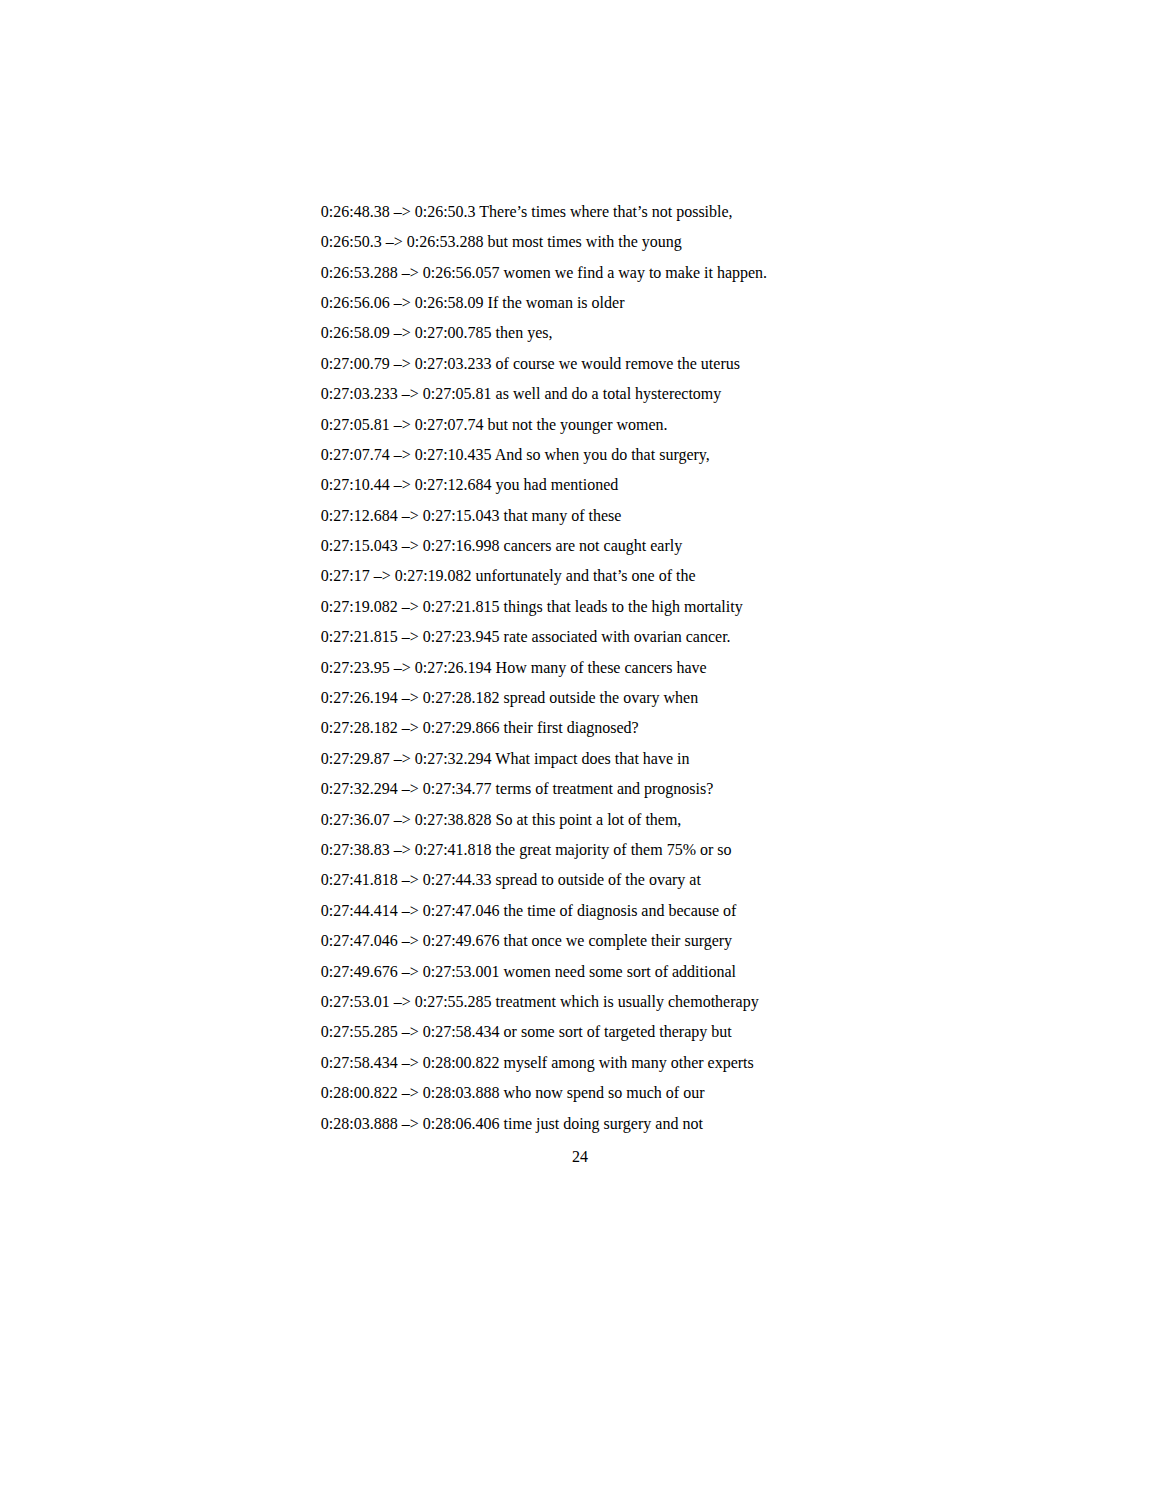0:26:48.38 –> 0:26:50.3 There’s times where that’s not possible,
0:26:50.3 –> 0:26:53.288 but most times with the young
0:26:53.288 –> 0:26:56.057 women we find a way to make it happen.
0:26:56.06 –> 0:26:58.09 If the woman is older
0:26:58.09 –> 0:27:00.785 then yes,
0:27:00.79 –> 0:27:03.233 of course we would remove the uterus
0:27:03.233 –> 0:27:05.81 as well and do a total hysterectomy
0:27:05.81 –> 0:27:07.74 but not the younger women.
0:27:07.74 –> 0:27:10.435 And so when you do that surgery,
0:27:10.44 –> 0:27:12.684 you had mentioned
0:27:12.684 –> 0:27:15.043 that many of these
0:27:15.043 –> 0:27:16.998 cancers are not caught early
0:27:17 –> 0:27:19.082 unfortunately and that’s one of the
0:27:19.082 –> 0:27:21.815 things that leads to the high mortality
0:27:21.815 –> 0:27:23.945 rate associated with ovarian cancer.
0:27:23.95 –> 0:27:26.194 How many of these cancers have
0:27:26.194 –> 0:27:28.182 spread outside the ovary when
0:27:28.182 –> 0:27:29.866 their first diagnosed?
0:27:29.87 –> 0:27:32.294 What impact does that have in
0:27:32.294 –> 0:27:34.77 terms of treatment and prognosis?
0:27:36.07 –> 0:27:38.828 So at this point a lot of them,
0:27:38.83 –> 0:27:41.818 the great majority of them 75% or so
0:27:41.818 –> 0:27:44.33 spread to outside of the ovary at
0:27:44.414 –> 0:27:47.046 the time of diagnosis and because of
0:27:47.046 –> 0:27:49.676 that once we complete their surgery
0:27:49.676 –> 0:27:53.001 women need some sort of additional
0:27:53.01 –> 0:27:55.285 treatment which is usually chemotherapy
0:27:55.285 –> 0:27:58.434 or some sort of targeted therapy but
0:27:58.434 –> 0:28:00.822 myself among with many other experts
0:28:00.822 –> 0:28:03.888 who now spend so much of our
0:28:03.888 –> 0:28:06.406 time just doing surgery and not
24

* _YOUR OBJECTIVE_
In the entries above, which lines hold the string "treatment"? Report all of them.

* _EXERCISE RESULT_
0:27:32.294 –> 0:27:34.77 terms of treatment and prognosis?
0:27:53.01 –> 0:27:55.285 treatment which is usually chemotherapy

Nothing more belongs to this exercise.